In recent weeks, Saturday Night Live aired a “New Parents” skit of a gay couple introducing their newborn to friends. But when those friends ask normal questions like, “Where did you get this baby?” they’re instantly scolded. “Wow … you sound like a Republican.” “Why are you obsessed with the mom?”
This is a massive departure from how mainstream media has approached gay families over the past couple decades, portraying them as overwhelmingly positive, even idealized, in sitcoms, dramas, and movies. Shows like Modern Family cast Mitch and Cam as the lovable, quirky duo raising their adopted daughter in a home full of warmth and humor. She, of course, was more grounded and better adjusted than many children from the heterosexual couples in the show. In Glee, The New Normal, and films like Love, Simon, gay relationships were presented not only as normal but as emotionally superior—more sensitive, stylish, and intentional than their heterosexual counterparts.

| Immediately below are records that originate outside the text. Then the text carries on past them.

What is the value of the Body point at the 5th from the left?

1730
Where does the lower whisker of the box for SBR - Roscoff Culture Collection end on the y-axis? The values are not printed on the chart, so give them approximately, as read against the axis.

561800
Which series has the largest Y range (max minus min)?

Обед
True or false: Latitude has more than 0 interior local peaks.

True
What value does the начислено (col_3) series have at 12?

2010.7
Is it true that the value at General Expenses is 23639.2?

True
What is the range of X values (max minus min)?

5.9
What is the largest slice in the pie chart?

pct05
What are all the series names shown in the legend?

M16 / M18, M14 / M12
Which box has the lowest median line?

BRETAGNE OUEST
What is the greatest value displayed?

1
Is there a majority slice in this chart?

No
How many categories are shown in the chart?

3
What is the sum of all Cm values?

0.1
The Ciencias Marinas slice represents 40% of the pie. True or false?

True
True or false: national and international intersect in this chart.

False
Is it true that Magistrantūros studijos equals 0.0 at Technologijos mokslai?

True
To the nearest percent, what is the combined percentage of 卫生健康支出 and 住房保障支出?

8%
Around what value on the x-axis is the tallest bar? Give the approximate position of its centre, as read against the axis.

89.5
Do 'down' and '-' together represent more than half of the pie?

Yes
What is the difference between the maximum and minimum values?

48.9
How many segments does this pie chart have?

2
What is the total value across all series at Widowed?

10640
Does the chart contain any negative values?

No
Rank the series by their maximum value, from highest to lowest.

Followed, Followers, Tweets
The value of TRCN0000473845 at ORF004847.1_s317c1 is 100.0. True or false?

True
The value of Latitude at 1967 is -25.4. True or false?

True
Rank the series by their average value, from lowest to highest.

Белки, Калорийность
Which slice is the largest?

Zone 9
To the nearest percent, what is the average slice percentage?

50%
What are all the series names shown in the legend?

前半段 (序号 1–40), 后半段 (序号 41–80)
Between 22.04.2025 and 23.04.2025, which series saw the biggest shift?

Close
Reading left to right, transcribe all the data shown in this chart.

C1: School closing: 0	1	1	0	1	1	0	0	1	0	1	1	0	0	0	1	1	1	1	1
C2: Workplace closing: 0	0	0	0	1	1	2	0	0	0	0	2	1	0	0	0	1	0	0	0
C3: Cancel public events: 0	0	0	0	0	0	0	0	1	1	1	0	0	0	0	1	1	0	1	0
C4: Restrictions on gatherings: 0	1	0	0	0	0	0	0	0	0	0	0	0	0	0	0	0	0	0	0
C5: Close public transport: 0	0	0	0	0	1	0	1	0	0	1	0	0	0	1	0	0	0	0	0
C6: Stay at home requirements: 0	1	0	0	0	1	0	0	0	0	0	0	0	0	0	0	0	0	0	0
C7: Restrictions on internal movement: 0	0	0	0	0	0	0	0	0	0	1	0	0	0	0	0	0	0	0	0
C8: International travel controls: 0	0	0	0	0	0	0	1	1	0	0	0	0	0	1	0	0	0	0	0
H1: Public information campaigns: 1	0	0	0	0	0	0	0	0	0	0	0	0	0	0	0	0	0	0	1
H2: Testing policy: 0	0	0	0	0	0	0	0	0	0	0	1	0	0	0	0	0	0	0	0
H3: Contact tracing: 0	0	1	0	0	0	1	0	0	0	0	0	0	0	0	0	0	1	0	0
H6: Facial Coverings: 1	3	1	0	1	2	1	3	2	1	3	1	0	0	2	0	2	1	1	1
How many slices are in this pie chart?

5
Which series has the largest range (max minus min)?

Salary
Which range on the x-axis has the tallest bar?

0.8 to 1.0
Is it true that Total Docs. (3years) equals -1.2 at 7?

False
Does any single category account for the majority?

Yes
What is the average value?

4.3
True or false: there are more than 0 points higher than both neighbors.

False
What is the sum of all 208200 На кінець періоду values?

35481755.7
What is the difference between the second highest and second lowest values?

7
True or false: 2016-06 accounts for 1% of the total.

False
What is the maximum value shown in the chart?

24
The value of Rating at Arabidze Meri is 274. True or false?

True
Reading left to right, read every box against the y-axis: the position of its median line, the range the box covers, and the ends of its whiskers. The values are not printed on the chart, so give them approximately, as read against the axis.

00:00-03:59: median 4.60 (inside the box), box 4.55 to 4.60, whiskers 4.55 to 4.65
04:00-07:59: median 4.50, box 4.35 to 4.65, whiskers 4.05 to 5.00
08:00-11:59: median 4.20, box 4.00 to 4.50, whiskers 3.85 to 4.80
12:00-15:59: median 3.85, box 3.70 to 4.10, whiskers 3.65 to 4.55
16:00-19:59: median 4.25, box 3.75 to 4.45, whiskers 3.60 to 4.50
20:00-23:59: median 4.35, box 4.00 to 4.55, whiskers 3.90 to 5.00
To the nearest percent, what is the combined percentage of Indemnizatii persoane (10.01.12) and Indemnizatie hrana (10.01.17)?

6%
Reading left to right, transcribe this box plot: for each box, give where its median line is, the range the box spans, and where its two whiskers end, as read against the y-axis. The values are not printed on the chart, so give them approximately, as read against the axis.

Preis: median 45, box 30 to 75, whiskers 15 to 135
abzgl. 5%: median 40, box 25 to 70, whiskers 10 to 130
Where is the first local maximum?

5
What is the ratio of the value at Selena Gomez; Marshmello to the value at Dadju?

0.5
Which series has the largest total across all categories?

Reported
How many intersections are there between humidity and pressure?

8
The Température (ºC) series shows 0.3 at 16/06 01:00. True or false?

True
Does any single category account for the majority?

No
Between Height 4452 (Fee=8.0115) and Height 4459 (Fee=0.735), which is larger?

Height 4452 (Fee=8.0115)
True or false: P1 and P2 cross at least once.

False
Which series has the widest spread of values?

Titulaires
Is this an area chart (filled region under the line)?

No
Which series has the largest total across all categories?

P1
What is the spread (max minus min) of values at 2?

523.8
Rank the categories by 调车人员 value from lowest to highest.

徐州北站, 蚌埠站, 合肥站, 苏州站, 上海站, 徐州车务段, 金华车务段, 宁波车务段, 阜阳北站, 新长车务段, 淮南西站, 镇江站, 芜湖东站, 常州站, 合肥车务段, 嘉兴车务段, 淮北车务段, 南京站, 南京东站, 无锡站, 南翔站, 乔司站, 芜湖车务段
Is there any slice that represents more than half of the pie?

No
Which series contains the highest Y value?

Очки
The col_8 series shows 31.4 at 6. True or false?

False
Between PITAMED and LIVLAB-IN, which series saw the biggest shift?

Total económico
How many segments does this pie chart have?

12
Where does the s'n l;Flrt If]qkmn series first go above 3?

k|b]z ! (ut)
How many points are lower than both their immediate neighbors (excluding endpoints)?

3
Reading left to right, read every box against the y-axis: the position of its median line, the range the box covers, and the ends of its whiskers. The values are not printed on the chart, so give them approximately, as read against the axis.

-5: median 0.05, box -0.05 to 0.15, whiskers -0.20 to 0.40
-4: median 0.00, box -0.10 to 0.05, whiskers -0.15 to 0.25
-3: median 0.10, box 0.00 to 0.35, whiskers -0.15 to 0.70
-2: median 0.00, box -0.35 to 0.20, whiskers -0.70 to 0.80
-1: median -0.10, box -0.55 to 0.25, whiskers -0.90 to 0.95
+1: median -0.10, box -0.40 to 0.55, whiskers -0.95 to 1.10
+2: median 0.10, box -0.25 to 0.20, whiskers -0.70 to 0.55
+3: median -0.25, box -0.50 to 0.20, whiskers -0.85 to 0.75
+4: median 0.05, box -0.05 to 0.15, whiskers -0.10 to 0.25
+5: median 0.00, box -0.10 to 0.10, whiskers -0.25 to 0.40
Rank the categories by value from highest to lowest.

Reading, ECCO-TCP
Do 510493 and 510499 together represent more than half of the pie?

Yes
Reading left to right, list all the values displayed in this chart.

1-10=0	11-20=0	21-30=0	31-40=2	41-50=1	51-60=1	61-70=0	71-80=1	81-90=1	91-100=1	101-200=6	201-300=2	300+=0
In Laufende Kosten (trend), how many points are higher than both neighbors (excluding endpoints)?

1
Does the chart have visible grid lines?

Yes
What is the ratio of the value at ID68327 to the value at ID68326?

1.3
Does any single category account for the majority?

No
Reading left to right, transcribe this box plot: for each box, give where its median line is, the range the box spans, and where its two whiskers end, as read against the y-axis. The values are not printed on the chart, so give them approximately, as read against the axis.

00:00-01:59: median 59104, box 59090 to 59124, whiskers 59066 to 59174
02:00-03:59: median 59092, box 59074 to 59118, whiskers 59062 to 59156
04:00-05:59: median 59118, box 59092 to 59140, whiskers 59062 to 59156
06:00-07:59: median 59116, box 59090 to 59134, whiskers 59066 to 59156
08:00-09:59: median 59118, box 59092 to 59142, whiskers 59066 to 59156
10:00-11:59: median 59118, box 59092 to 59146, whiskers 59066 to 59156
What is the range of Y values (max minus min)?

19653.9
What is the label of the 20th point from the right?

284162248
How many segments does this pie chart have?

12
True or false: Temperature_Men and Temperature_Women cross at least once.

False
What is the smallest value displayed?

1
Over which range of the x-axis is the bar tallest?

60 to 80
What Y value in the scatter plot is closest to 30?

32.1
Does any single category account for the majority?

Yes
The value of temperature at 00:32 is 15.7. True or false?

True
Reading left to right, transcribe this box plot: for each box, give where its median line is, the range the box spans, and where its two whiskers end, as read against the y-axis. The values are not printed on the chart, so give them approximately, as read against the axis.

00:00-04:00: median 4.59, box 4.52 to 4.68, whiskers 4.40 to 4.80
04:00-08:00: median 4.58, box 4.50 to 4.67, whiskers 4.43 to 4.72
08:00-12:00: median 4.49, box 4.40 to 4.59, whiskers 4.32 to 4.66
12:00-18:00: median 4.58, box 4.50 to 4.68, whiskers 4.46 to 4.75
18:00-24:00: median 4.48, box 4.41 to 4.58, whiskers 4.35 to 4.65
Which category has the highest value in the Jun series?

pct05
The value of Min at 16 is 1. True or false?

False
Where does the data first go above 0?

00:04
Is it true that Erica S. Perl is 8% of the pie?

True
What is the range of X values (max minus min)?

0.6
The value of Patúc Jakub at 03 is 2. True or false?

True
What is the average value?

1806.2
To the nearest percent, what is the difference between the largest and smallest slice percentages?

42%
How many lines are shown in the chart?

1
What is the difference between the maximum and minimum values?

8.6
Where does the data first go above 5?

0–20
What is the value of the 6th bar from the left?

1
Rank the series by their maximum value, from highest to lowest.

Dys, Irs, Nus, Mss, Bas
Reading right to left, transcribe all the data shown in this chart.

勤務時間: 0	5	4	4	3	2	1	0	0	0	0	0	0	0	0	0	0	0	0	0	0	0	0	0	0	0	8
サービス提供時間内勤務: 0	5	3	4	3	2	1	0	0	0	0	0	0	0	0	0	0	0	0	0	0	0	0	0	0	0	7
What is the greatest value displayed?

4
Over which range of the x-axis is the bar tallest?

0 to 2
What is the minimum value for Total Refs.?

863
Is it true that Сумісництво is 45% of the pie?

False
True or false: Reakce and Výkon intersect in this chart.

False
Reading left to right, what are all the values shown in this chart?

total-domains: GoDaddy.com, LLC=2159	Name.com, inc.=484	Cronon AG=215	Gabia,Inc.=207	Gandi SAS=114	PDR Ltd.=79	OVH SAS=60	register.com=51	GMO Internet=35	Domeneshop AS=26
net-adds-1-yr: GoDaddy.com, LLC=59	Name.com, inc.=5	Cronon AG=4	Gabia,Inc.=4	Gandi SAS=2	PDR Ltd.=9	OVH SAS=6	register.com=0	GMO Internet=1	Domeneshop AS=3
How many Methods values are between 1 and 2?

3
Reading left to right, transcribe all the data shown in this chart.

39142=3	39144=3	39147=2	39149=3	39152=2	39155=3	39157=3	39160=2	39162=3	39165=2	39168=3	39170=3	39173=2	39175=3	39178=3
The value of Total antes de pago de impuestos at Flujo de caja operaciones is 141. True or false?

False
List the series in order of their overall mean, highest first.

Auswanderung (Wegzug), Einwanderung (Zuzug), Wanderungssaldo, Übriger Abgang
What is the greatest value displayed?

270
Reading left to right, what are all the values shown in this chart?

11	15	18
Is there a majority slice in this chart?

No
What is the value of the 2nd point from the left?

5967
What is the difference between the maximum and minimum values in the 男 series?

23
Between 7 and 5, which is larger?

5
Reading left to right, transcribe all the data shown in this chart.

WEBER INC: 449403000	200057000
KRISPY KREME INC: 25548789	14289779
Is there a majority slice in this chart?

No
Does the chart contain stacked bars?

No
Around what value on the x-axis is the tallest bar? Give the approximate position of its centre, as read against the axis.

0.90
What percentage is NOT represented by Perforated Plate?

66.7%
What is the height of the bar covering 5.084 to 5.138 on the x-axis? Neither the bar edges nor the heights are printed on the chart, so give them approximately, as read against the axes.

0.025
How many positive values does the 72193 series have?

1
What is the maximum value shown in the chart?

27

So SNL is charting new waters. They dipped a toe into criticizing gay couples last year, but not this directly. In 2024 they debuted a skit called “We’re Trying” where a gay couple shares that they’re “trying” to have a baby “the old-fashioned way.” Confused, and asking for clarification, the heterosexual friends’ questioning is met with the same level of deflection and defensiveness on display in “New Parents.”